Así, el acuerdo de Lizarra no fue sólo un acuerdo entre nacionalistas. Fue sobre todo un acuerdo contra los no nacionalistas, gestando una escisión conceptual de la sociedad vasca que resultaba insólita desde la transición. Al fin y al cabo, la opción estatutaria había sido fruto de la colaboración entre el nacionalismo moderado y los sectores no nacionalistas: tal fue el origen del Estatuto de Gernika y el sostén de la autonomía, frente al hostigamiento por parte de la izquierda abertzale, que solía ridiculizar al «Gobierno vascongado».
Todo cambió de pronto sin una explicación convincente. Volvía una idea radical de la construcción nacional identitaria que el PNV había abandonado durante la Transición y lo hacía con una intensidad y una agresividad que, si bien casaba con los maximalismos de la doctrina nacionalista, no lo hacía con sus inmediatos precedentes. Lizarra abrió unas heridas profundas, que contrastaban con las colaboraciones transversales de la década precedente. El pacto nacionalista, realizado para dar un paso en la construcción soberanista y excluyente del País Vasco, abrió la espita del frentismo, Estella contra Ermua.

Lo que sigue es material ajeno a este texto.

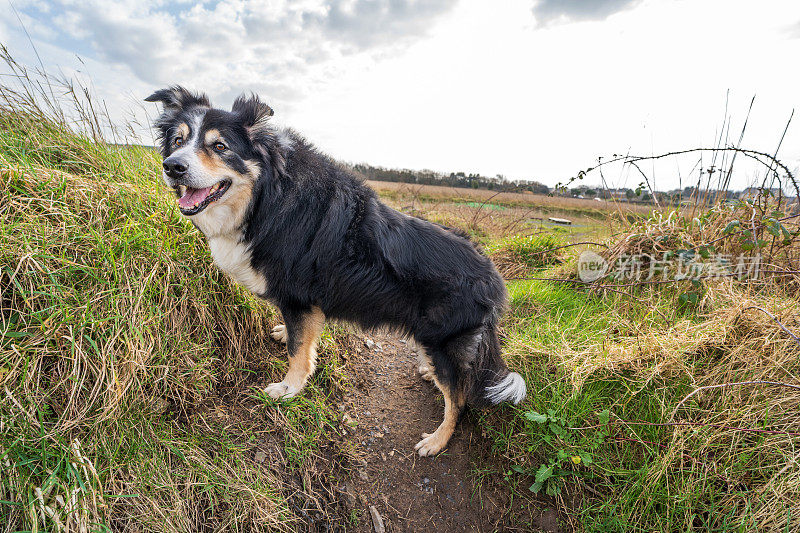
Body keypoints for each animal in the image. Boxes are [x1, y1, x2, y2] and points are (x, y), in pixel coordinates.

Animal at [147, 86, 528, 454]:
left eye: (220, 146)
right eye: (178, 141)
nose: (172, 167)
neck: (266, 198)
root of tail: (493, 278)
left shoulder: (298, 296)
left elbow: (299, 350)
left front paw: (288, 388)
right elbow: (300, 336)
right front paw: (284, 334)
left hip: (443, 338)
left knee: (459, 399)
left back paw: (437, 440)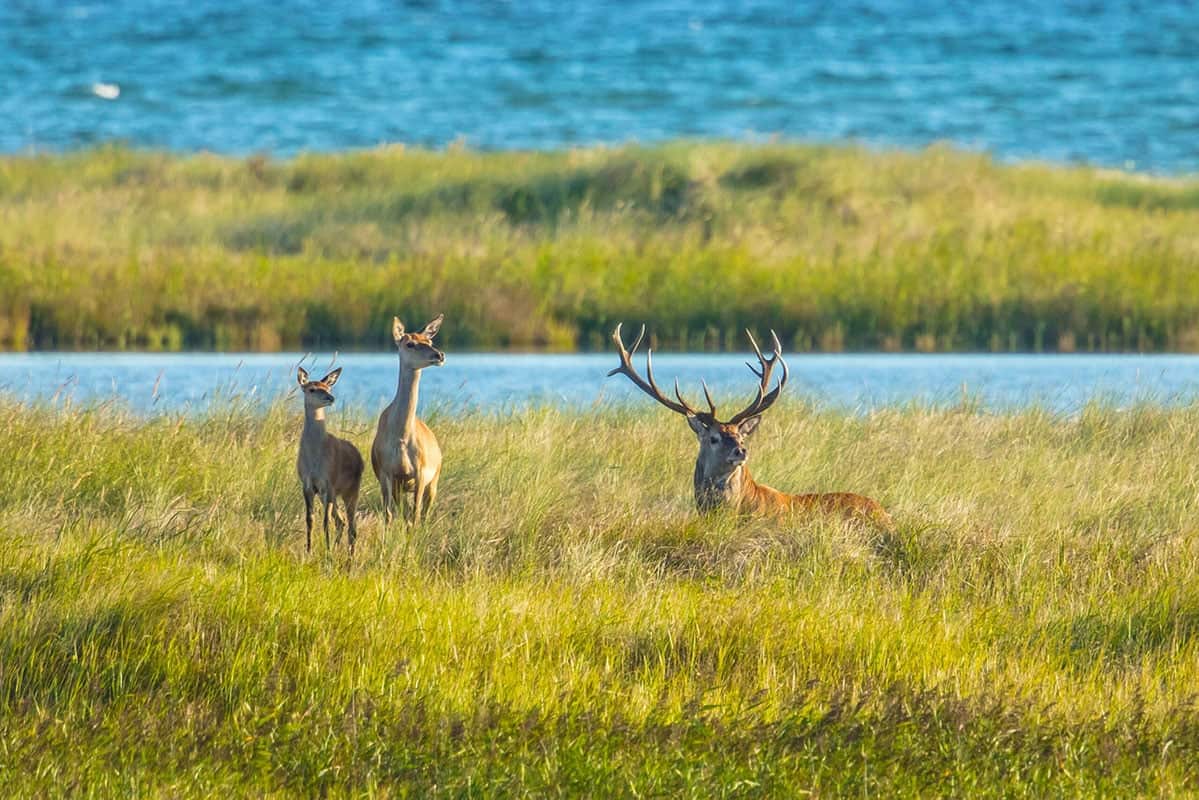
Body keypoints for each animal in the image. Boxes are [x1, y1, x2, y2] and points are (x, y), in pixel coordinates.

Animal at [293, 367, 362, 554]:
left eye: (328, 387)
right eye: (311, 389)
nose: (330, 398)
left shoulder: (329, 483)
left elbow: (325, 522)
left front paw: (327, 552)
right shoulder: (308, 485)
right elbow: (310, 519)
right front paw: (309, 551)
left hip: (351, 490)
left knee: (352, 526)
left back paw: (349, 556)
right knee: (341, 521)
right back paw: (337, 549)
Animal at [369, 311, 446, 525]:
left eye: (429, 340)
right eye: (410, 343)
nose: (439, 355)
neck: (401, 437)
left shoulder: (420, 473)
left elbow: (416, 514)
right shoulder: (387, 473)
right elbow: (388, 514)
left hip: (434, 479)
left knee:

La alianza nacionalista tuvo de momento la cobertura de la tregua de ETA, pues pudo difundirse la idea de que tal colaboración era el precio a pagar por lograr la paz. La cobertura desapareció a fines de 1999, cuando la organización terrorista declaró finalizada la tregua, abriéndose otra etapa sangrienta. No se dio por terminado el ensayo de Lizarra. Aunque sin las alianzas explícitas del periodo anterior, prosiguió la vía soberanista. Durante años se sucedieron los planes rupturistas del nacionalismo. No fue el periodo más brillante de nuestro pasado reciente.
Veinte años después, Lizarra representa la iniciativa que puso en peligro la convivencia en la sociedad vasca. Tal soberanismo se evoca a veces como modelo –por ejemplo, para un nuevo Estatuto–, pero aquella experiencia lo convierte más bien en un contramodelo. La colaboración entre nacionalistas y no nacionalistas ha resultado históricamente más fecunda que el escoramiento radical, inevitable en un pacto entre nacionalistas, excluyente de la otra parte de la sociedad vasca. El recuerdo de Lizarra y la crispación que trajo debería servir como advertencia.